Some unions aren’t convinced. They argue that the PEIA changes will increase employee premiums by as much as 26% in the near future, and that the current pay raise will not address future premium increases.
“Without providing solid numbers or clear answers, the Senate is bundling a pay raise bill with what appears to be very painful insurance increases in the hopes that it will lessen the blow to public employees,” West Virginia AFL-CIO President Josh Sword said in a statement.
–P.R. Lockhart
When the state senators passed their budget bill, they made dozens of changes to account for their plan to cut income taxes. While some of those recent changes have obvious consequences on state-run programs, one of the more nuanced adjustments was how West Virginia lawmakers plan to pay for Medicaid.
Under the proposal, $264 million of the low-income federal insurance program’s expenses would be removed from general revenue funding this year. That funding, at least for this year, would come from the state’s surplus, recently estimated by the state budget office at just under $1 billion.
While Medicaid expenses will likely be paid for this year, they may be in jeopardy of not being funded in the future. Kelly Allen, executive director of the West Virginia Center for Budget and Policy, said that assigning the cost to the surplus puts it at risk of going unfulfilled after 2023.
“After this year, when the tax cut is potentially phased in, when temporary factors start to subside…I think there will be tough decisions that have to be made,” she said.

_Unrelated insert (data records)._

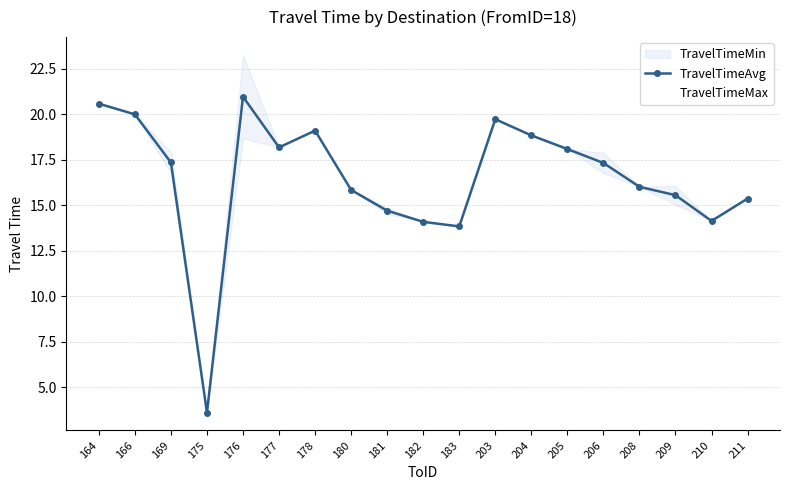

At which category is the sum across all series the highest?

176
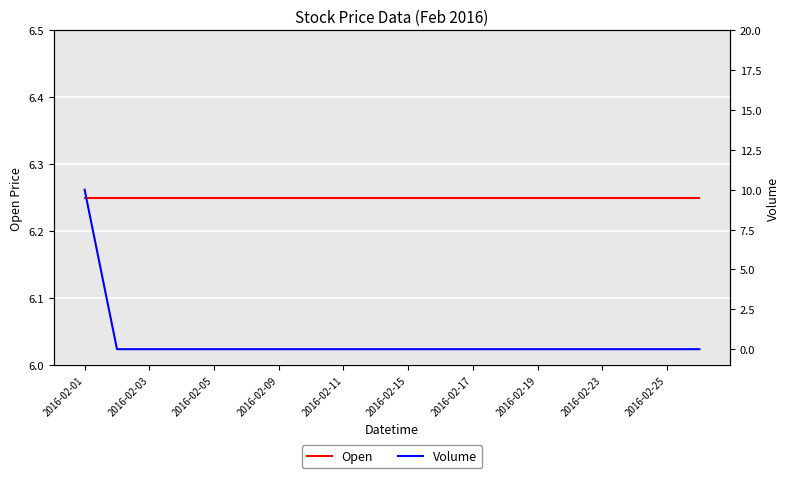

The Volume series shows 0.0 at 2016-02-15. True or false?

True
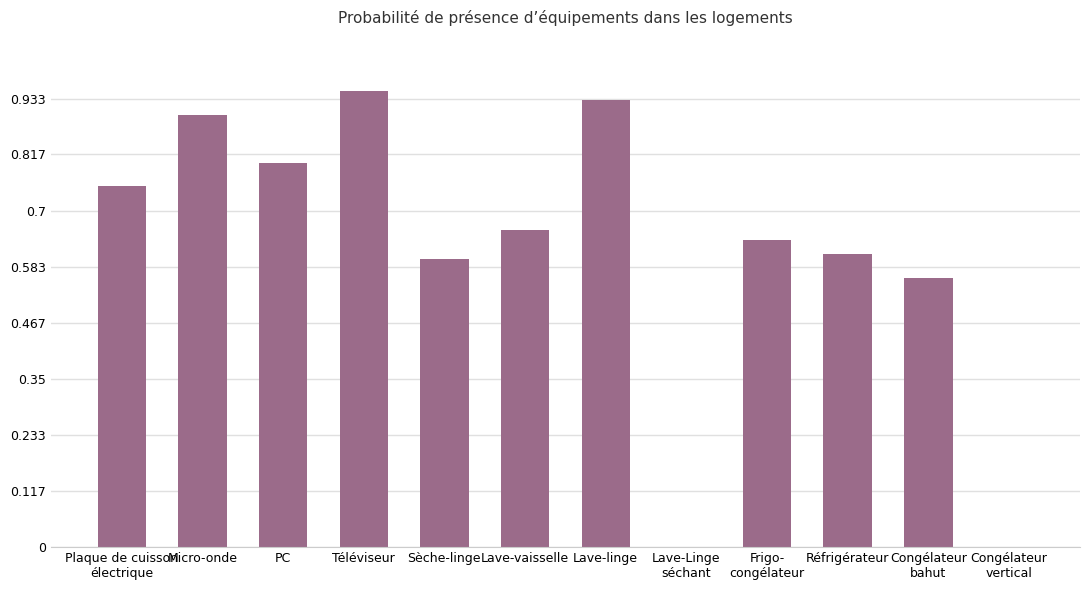

Count the number of categories in the chart.

12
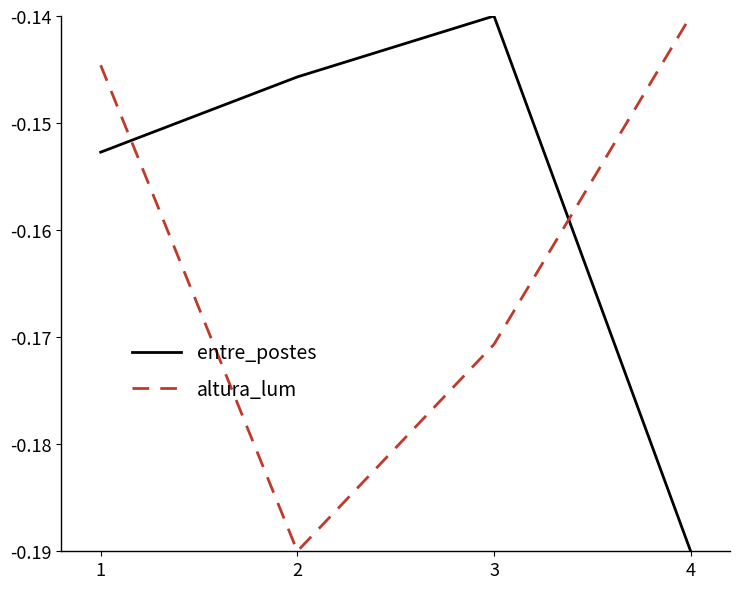

Which series has the largest total across all categories?

entre_postes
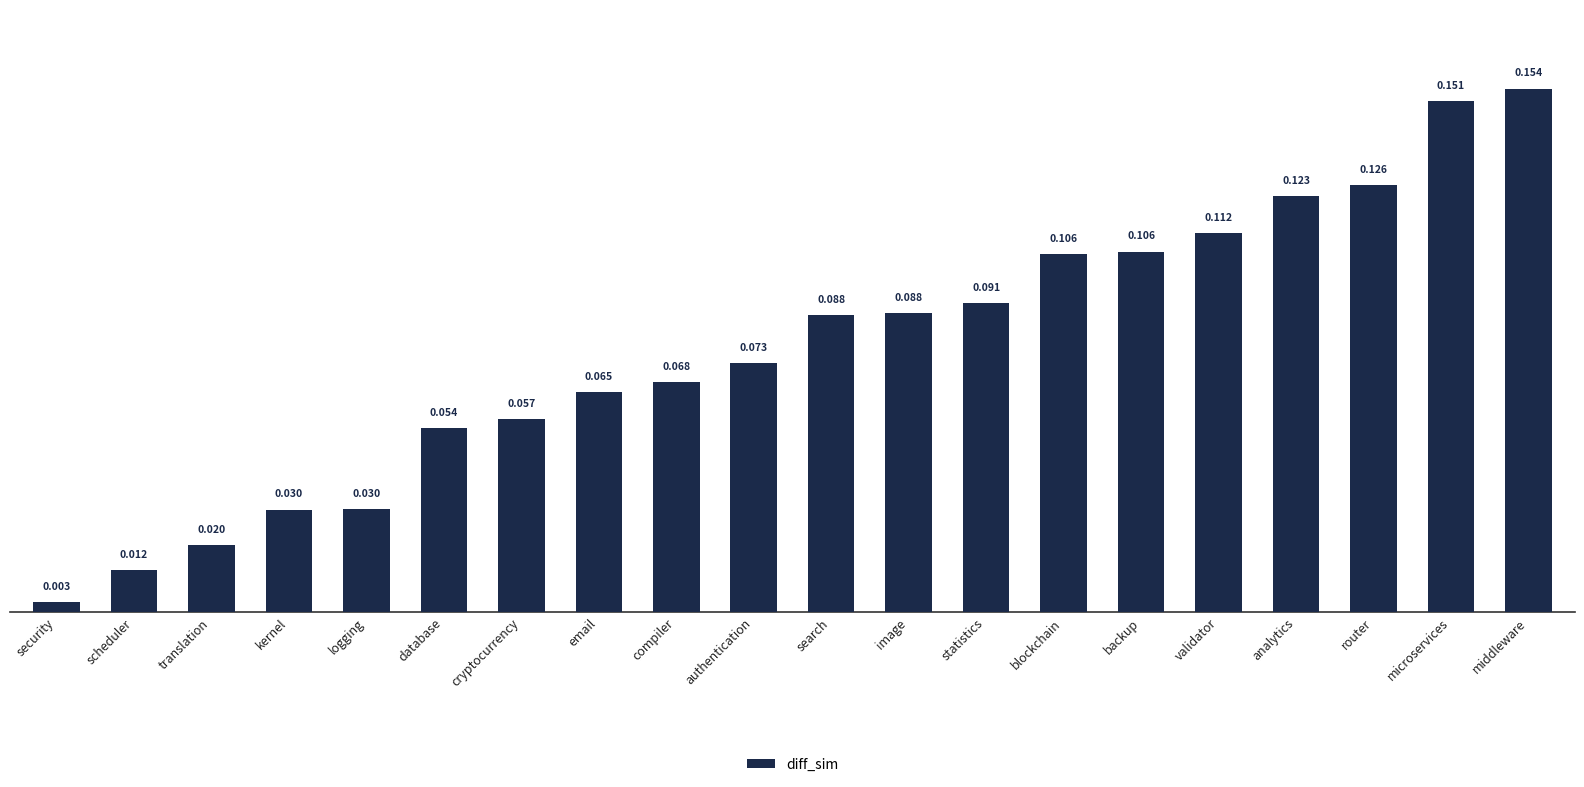

Which label corresponds to the smallest value in the chart?

security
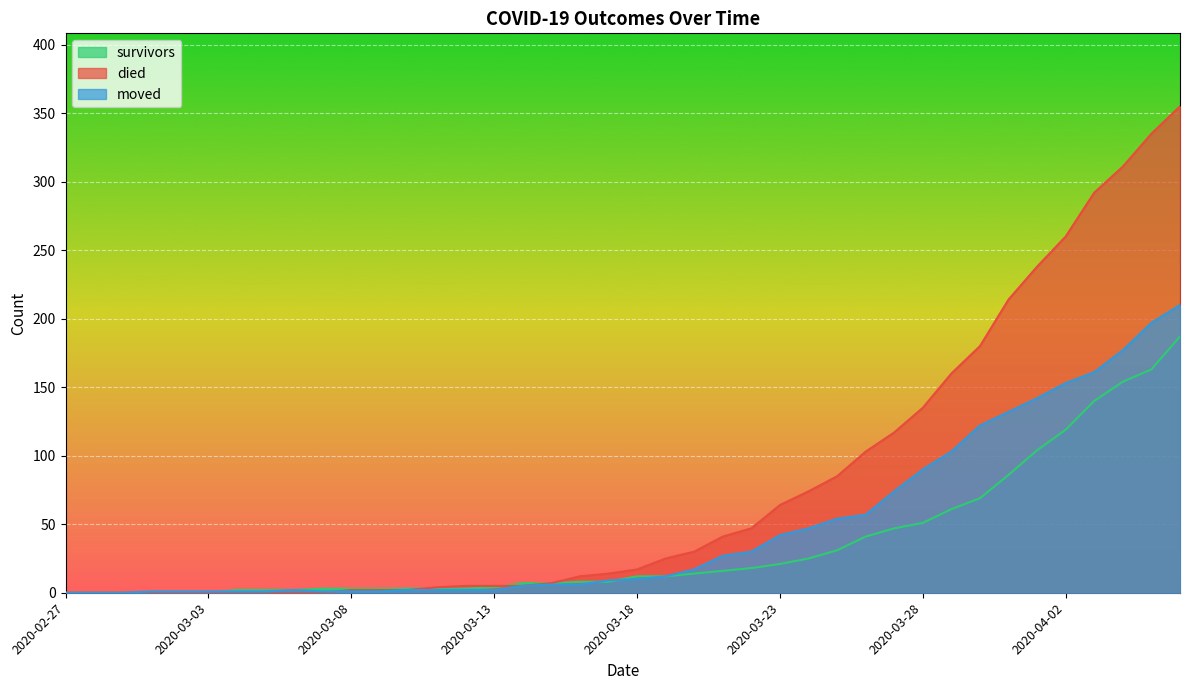

What are all the series names shown in the legend?

survivors, died, moved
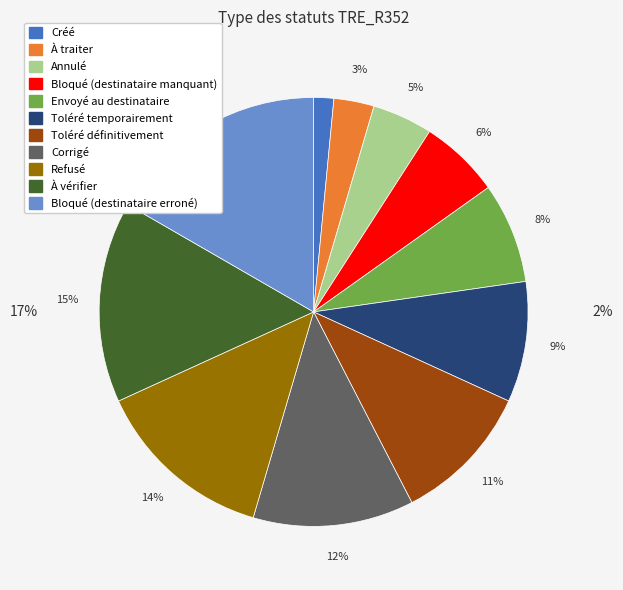

True or false: Envoyé au destinataire accounts for 16% of the total.

False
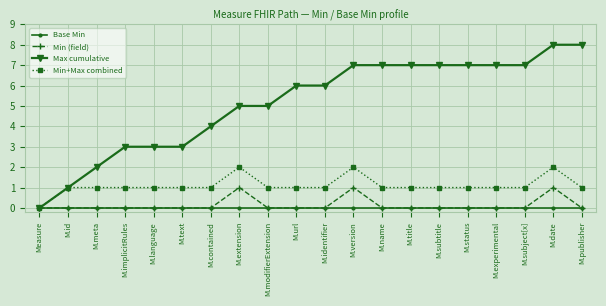

What is the approximate value of Max cumulative at M.text?

3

If the state doesn’t have a surplus in the future, West Virginia’s Medicaid wouldn’t just lose $264 million – around 60% of the total state general revenue contribution. Because the federal government contributes money to programs based on what states invest, the total loss of funds would likely total well over $1 billion.
That billion-dollar loss would be felt by the over 600,000 West Virginians who use Medicaid, plus many who could become eligible soon. It may come in the form of state residents losing coverage for health needs that already go unmet and lower service reimbursement rates that may lead providers to stop accepting the insurance altogether.
“Shifting it to the surplus is concerning and just makes us wonder what the plan is in future years,” Allen said. “It prioritizes tax cuts over ongoing spending needs that help families and kids.”